I've tested it in some scenarios (connection errors, timeout errors and proxy errors in general) and it seems to work well. Could you take a look, in case I missed something?

soxoj commented 2 years ago

Looks great! 👍 Will you update this part of the code by yourself?

tasos-py commented 2 years ago

I'm thinking about it. I don't know if merging is the best option, it may be better to keep the two versions separate. My main concern is limited compatibility, my version requires Pyhton>=2.7 and I think your version requires Python>=3.6. Another big issue for me is that I'm not that familiar with aiohttp, and I don't know if I'll be able to properly maintain and update this project.

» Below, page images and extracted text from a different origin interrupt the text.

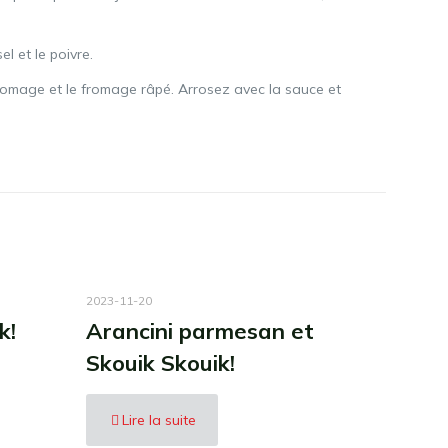
el et le poivre.
 fromage et le fromage râpé. Arrosez avec la sauce et
2023-11-20
k!
Arancini parmesan et
Skouik Skouik!
Lire la suite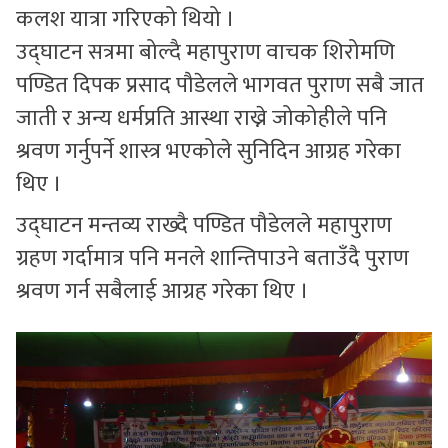
कलश यात्रा गरिएको थियो ।
उद्घाटन सत्रमा बोल्दै महापुराण वाचक शिरोमणि
पण्डित दिपक प्रसाद पौडेलले भागवत पुराण सबै जात
जाती र अन्य धर्मप्रति आस्था राख्ने जोकोहीले पनि
श्रवण गर्नुपर्ने शास्त्र भएकोले सुनिदिन आग्रह गरेका
थिए ।
उद्घाटन मन्तव्य राख्दै पण्डित पौडेलले महापुराण
ग्रहण गर्दामात्र पनि मनले शान्तिपाउने बताउँदै पुराण
श्रवण गर्न सबैलाई आग्रह गरेका थिए ।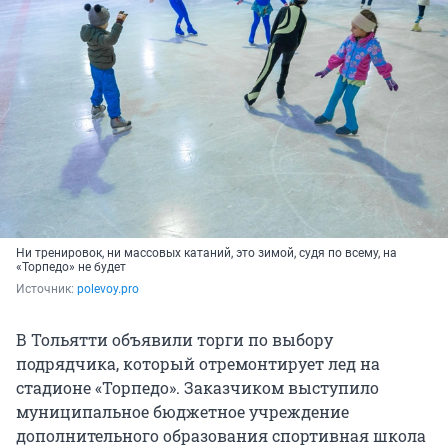
Ни тренировок, ни массовых катаний, это зимой, судя по всему, на
«Торпедо» не будет
Источник: 
polevoy.pro
В Тольятти объявили торги по выбору
подрядчика, который отремонтирует лед на
стадионе «Торпедо». Заказчиком выступило
муниципальное бюджетное учреждение
дополнительного образования спортивная школа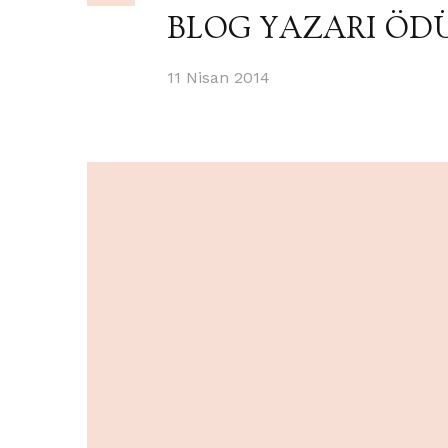
BLOG YAZARI ÖD
11 Nisan 2014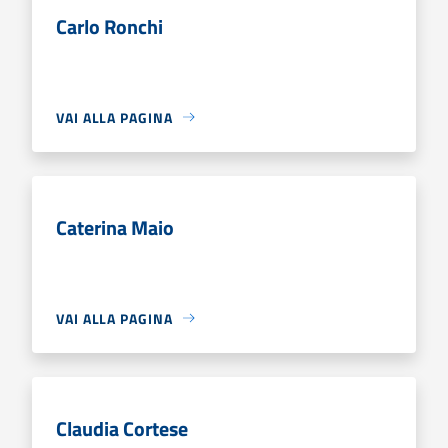
Carlo Ronchi
VAI ALLA PAGINA
Caterina Maio
VAI ALLA PAGINA
Claudia Cortese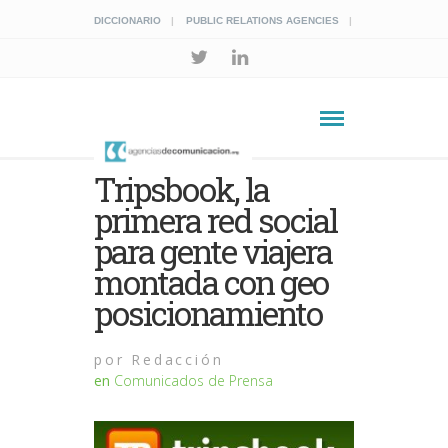
DICCIONARIO
PUBLIC RELATIONS AGENCIES
Tripsbook, la
primera red social
para gente viajera
montada con geo
posicionamiento
por
Redacción
en
Comunicados de Prensa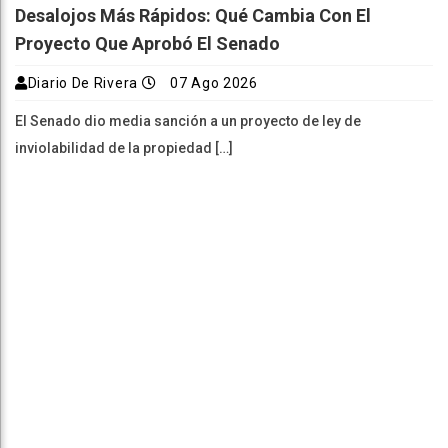
Desalojos Más Rápidos: Qué Cambia Con El
Proyecto Que Aprobó El Senado
Diario De Rivera
07 Ago 2026
El Senado dio media sanción a un proyecto de ley de
inviolabilidad de la propiedad […]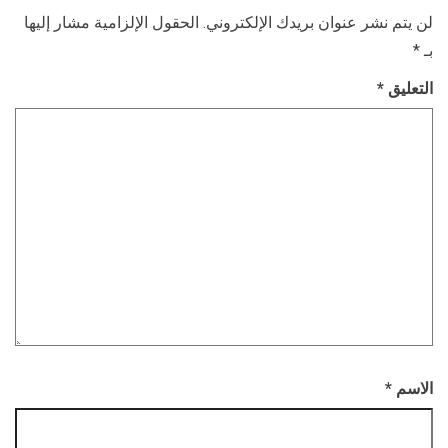
لن يتم نشر عنوان بريدك الإلكتروني.
الحقول الإلزامية مشار إليها
بـ
*
التعليق
*
الاسم
*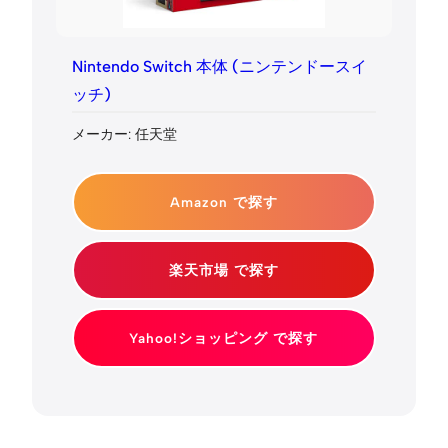
Nintendo Switch 本体 (ニンテンドースイ
ッチ)
メーカー: 任天堂
Amazon で探す
楽天市場 で探す
Yahoo!ショッピング で探す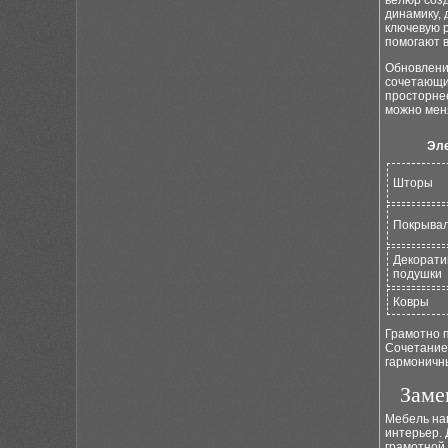
велюр соз
динамику,
ключевую 
помогают 
Обновление
сочетающи
просторне
можно меня
Эл
Шторы
Покрывал
Декорат
подушки
Ковры
Грамотно 
Сочетание 
гармоничн
Заме
Мебель на
интерьер.
грамотной 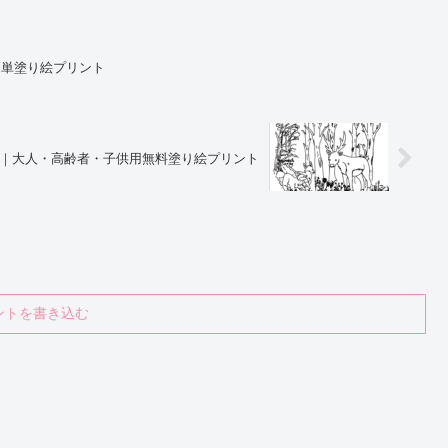
簡単塗り絵プリント
｜大人・高齢者・子供用無料塗り絵プリント
ントを書き込む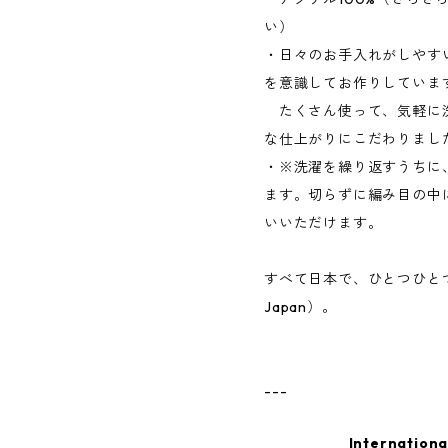
い）
・日々のお手入れがしやす
を意識してお作りしていま
たくさん使って、気軽に
な仕上がりにこだわりまし
・※洗濯を繰り返すうちに
ます。切らずに編み目の中
いいただけます。
すべて日本で、ひとつひとつ手
Japan）。
---
Internationa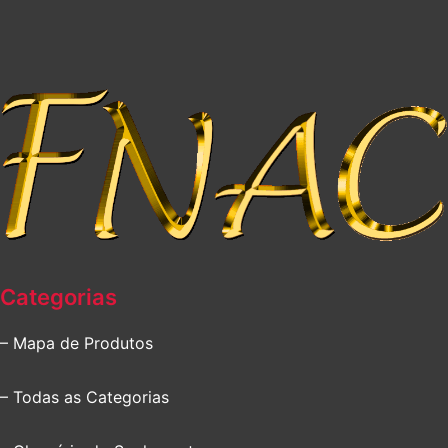
Categorias
– Mapa de Produtos
– Todas as Categorias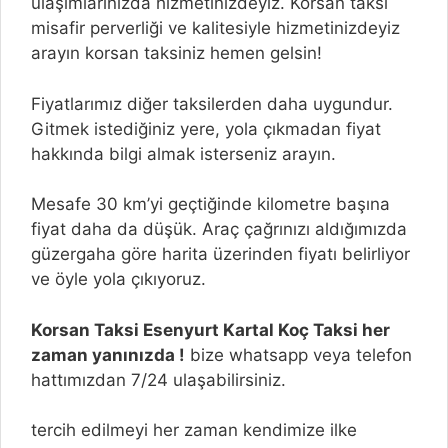
ulaşımlarınızda hizmetinizdeyiz. Korsan taksi
misafir perverliği ve kalitesiyle hizmetinizdeyiz
arayın korsan taksiniz hemen gelsin!
Fiyatlarımız diğer taksilerden daha uygundur.
Gitmek istediğiniz yere, yola çıkmadan fiyat
hakkında bilgi almak isterseniz arayın.
Mesafe 30 km’yi geçtiğinde kilometre başına
fiyat daha da düşük. Araç çağrınızı aldığımızda
güzergaha göre harita üzerinden fiyatı belirliyor
ve öyle yola çıkıyoruz.
Korsan Taksi Esenyurt Kartal Koç Taksi her
zaman yanınızda !
bize whatsapp veya telefon
hattımızdan 7/24 ulaşabilirsiniz.
tercih edilmeyi her zaman kendimize ilke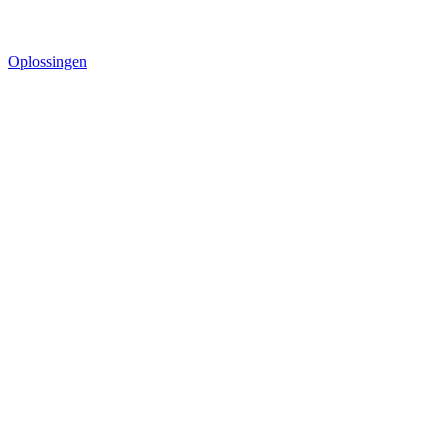
Oplossingen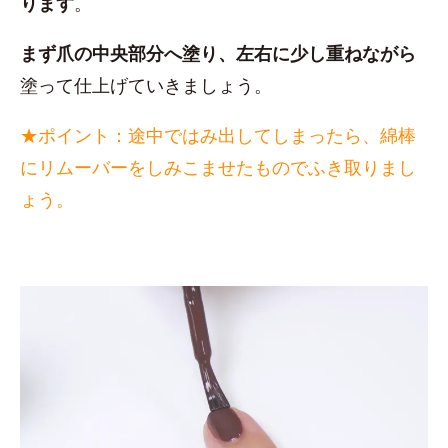
ります
。
まず爪の中央部分へ塗り、左右に少し重ねながら
塗って仕上げていきましょう。
★ポイント：途中ではみ出してしまったら、綿棒
にリムーバーをしみこませたものでふき取りまし
ょう。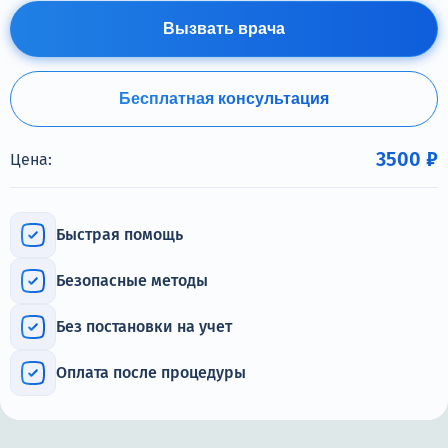
Терапия
Вызвать врача
Контакты
Бесплатная консультация
3500 ₽
Цена:
Круглосуточно, анонимно
+7 (905) 483-87-88
Адрес call-центра
Быстрая помощь
Москва, 1-й Новокузнецкий переулок, 10с1
Безопасные методы
Без постановки на учет
Оплата после процедуры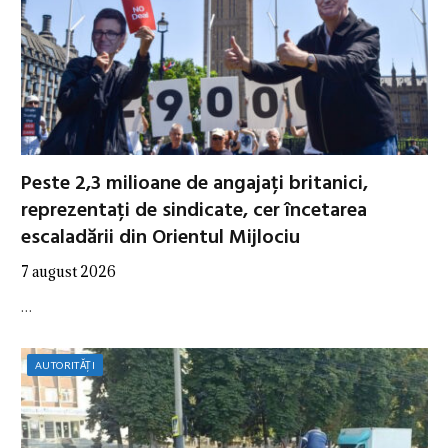
Peste 2,3 milioane de angajați britanici,
reprezentați de sindicate, cer încetarea
escaladării din Orientul Mijlociu
7 august 2026
…
AUTORITĂȚI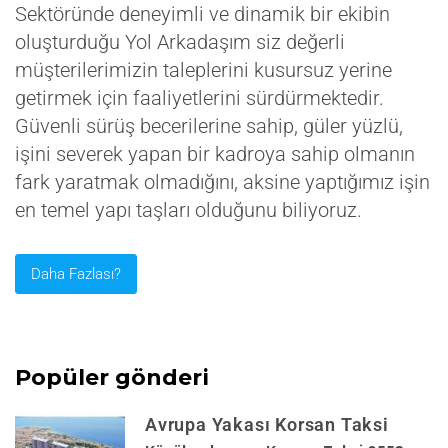
Sektöründe deneyimli ve dinamik bir ekibin
oluşturduğu Yol Arkadaşım siz değerli
müşterilerimizin taleplerini kusursuz yerine
getirmek için faaliyetlerini sürdürmektedir.
Güvenli sürüş becerilerine sahip, güler yüzlü,
işini severek yapan bir kadroya sahip olmanın
fark yaratmak olmadığını, aksine yaptığımız işin
en temel yapı taşları olduğunu biliyoruz.
Daha Fazlası?
Popüler gönderi
Avrupa Yakası Korsan Taksi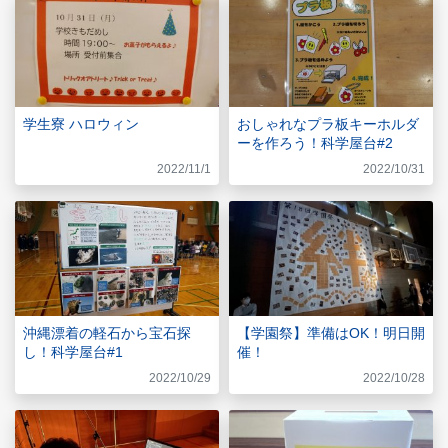
学生寮 ハロウィン
おしゃれなプラ板キーホルダ
ーを作ろう！科学屋台#2
2022/11/1
2022/10/31
沖縄漂着の軽石から宝石探
【学園祭】準備はOK！明日開
し！科学屋台#1
催！
2022/10/29
2022/10/28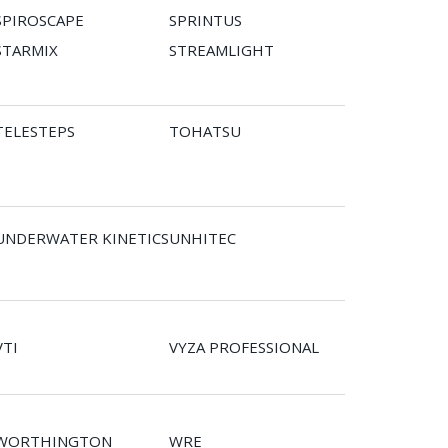
SPIROSCAPE
SPRINTUS
STARMIX
STREAMLIGHT
TELESTEPS
TOHATSU
UNDERWATER KINETICS
UNHITEC
VTI
VYZA PROFESSIONAL
WORTHINGTON
WRE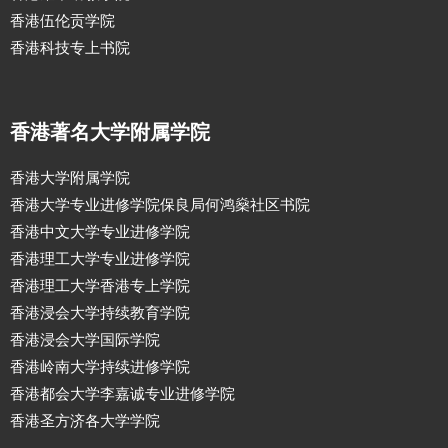
香港伍伦贡学院
香港科技专上书院
香港著名大学附属学院
香港大学附属学院
香港大学专业进修学院保良局何鸿燊社区书院
香港中文大学专业进修学院
香港理工大学专业进修学院
香港理工大学香港专上学院
香港浸会大学持续教育学院
香港浸会大学国际学院
香港岭南大学持续进修学院
香港都会大学李嘉诚专业进修学院
香港圣方济各大学学院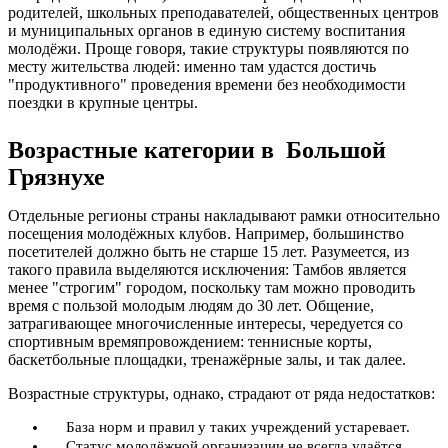
родителей, школьных преподавателей, общественных центров
и муниципальных органов в единую систему воспитания
молодёжи. Проще говоря, такие структуры появляются по
месту жительства людей: именно там удастся достичь
"продуктивного" проведения времени без необходимости
поездки в крупные центры.
Возрастные категории в Большой
Грязнухе
Отдельные регионы страны накладывают рамки относительно
посещения молодёжных клубов. Например, большинство
посетителей должно быть не старше 15 лет. Разумеется, из
такого правила выделяются исключения: Тамбов является
менее "строгим" городом, поскольку там можно проводить
время с пользой молодым людям до 30 лет. Общение,
затрагивающее многочисленные интересы, чередуется со
спортивным времяпровождением: теннисные корты,
баскетбольные площадки, тренажёрные залы, и так далее.
Возрастные структуры, однако, страдают от ряда недостатков:
База норм и правил у таких учреждений устаревает.
Статус молодёжной организации не всегда удаётся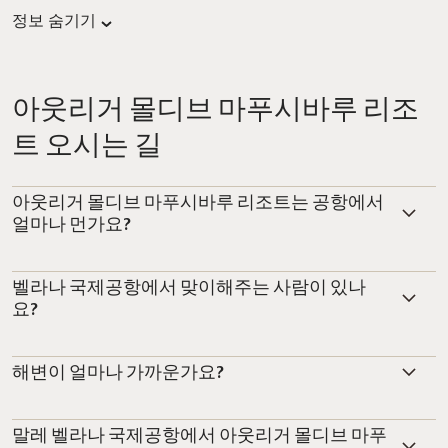
정보 숨기기
아웃리거 몰디브 마푸시바루 리조
트 오시는 길
아웃리거 몰디브 마푸시바루 리조트는 공항에서
얼마나 먼가요?
벨라나 국제공항에서 맞이해주는 사람이 있나
요?
해변이 얼마나 가까운가요?
말레 벨라나 국제공항에서 아웃리거 몰디브 마푸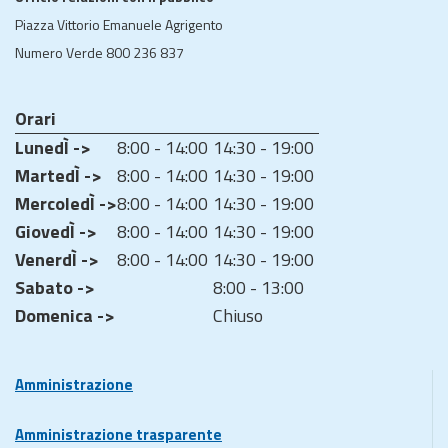
Piazza Vittorio Emanuele Agrigento
Numero Verde 800 236 837
Orari
LunedÌ ->
8:00 - 14:00
14:30 - 19:00
MartedÌ ->
8:00 - 14:00
14:30 - 19:00
MercoledÌ ->
8:00 - 14:00
14:30 - 19:00
GiovedÌ ->
8:00 - 14:00
14:30 - 19:00
VenerdÌ ->
8:00 - 14:00
14:30 - 19:00
Sabato ->
8:00 - 13:00
Domenica ->
Chiuso
Amministrazione
Amministrazione trasparente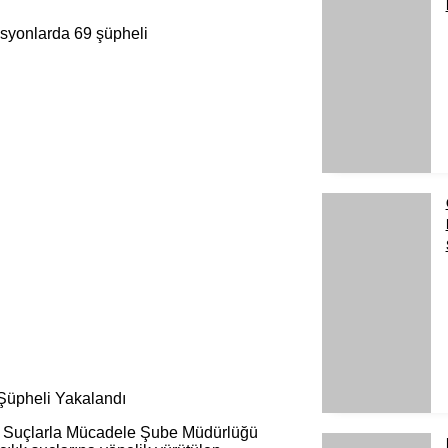
Şüpheli Yakalandı
e Suçlarla Mücadele Şube Müdürlüğü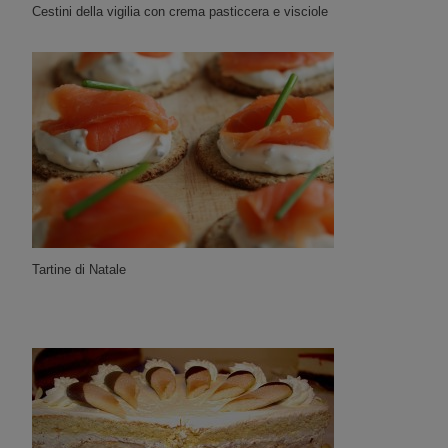
Cestini della vigilia con crema pasticcera e visciole
Tartine di Natale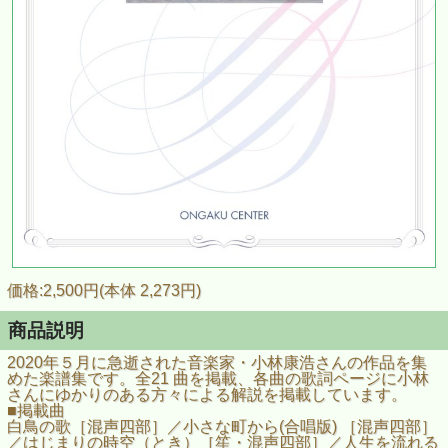
価格:2,500円(本体 2,273円)
商品説明
2020年５月に急逝された音楽家・小林康浩さんの作品を集
めた楽譜集です。全21 曲を掲載、各曲の歌詞ページに小林
さんにゆかりのある方々による解説を掲載しています。
■掲載曲
白鳥の歌［混声四部］／小さな町から(合唱版) ［混声四部］
／はじまりの時空（とき）［笙・混声四部］／人生を流れる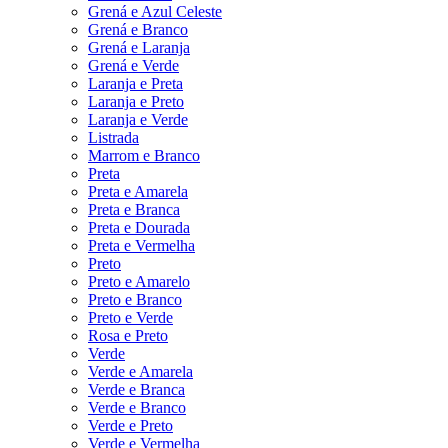
Grená e Azul Celeste
Grená e Branco
Grená e Laranja
Grená e Verde
Laranja e Preta
Laranja e Preto
Laranja e Verde
Listrada
Marrom e Branco
Preta
Preta e Amarela
Preta e Branca
Preta e Dourada
Preta e Vermelha
Preto
Preto e Amarelo
Preto e Branco
Preto e Verde
Rosa e Preto
Verde
Verde e Amarela
Verde e Branca
Verde e Branco
Verde e Preto
Verde e Vermelha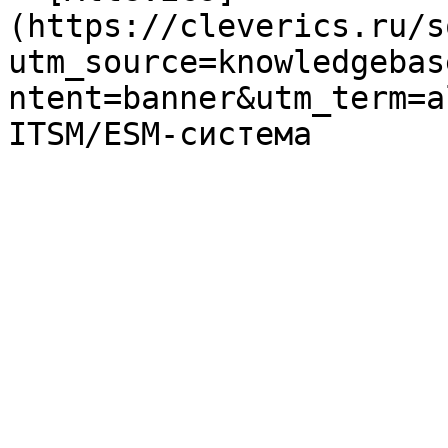
(https://cleverics.ru/s
utm_source=knowledgebas
ntent=banner&utm_term=a
ITSM/ESM-система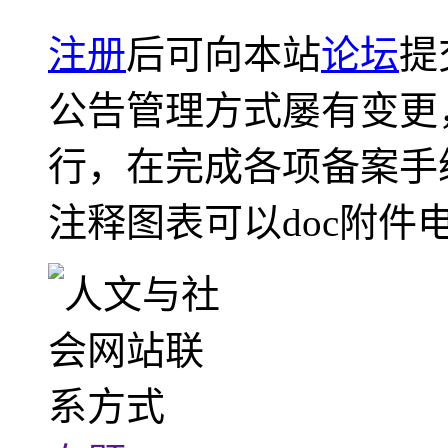
注册
后可向本站
论坛
提
公告管理方式屡有变更
行，在完成各项备案手
注释图表可以doc附件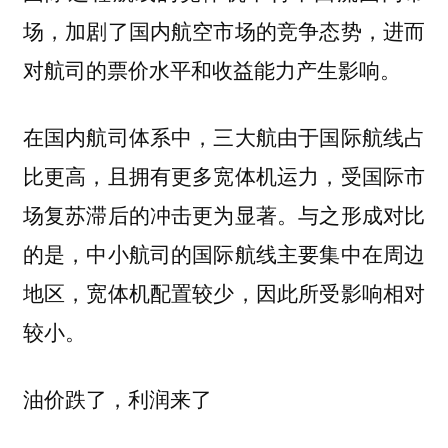
场，加剧了国内航空市场的竞争态势，进而
对航司的票价水平和收益能力产生影响。
在国内航司体系中，三大航由于国际航线占
比更高，且拥有更多宽体机运力，受国际市
场复苏滞后的冲击更为显著。与之形成对比
的是，中小航司的国际航线主要集中在周边
地区，宽体机配置较少，因此所受影响相对
较小。
油价跌了，利润来了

I think it would be best to have two versions, one sync and one async, and let the users choose. I can put a link in my readme and point them to your async version. And you can change your fork however you want, of course. I'll be here if you need any help with bs4 or with any parts of the code I wrote. Sounds good?

soxoj commented 2 years ago

Well, I understand your concerns. I'll try to support the async version on my own. Should I rename the fork to smth like async-search-engines-scraper, how do you think?

tasos-py commented 2 years ago

Yes, it's fine. Or you can choose something more creative if you want, it's upt to you really. You could also set your own __version__ and __author__ and make any other required changes. Just let me know when it's ready, to link it in my readme.

soxoj commented 2 years ago

Hey, I renamed my fork to async-search-scraper, will update the package information soon. So, you can put a link in your readme and point to the async version.

tasos-py commented 2 years ago

Thanks, I added it to my readme. Just let me know if you want to change the URL in the future.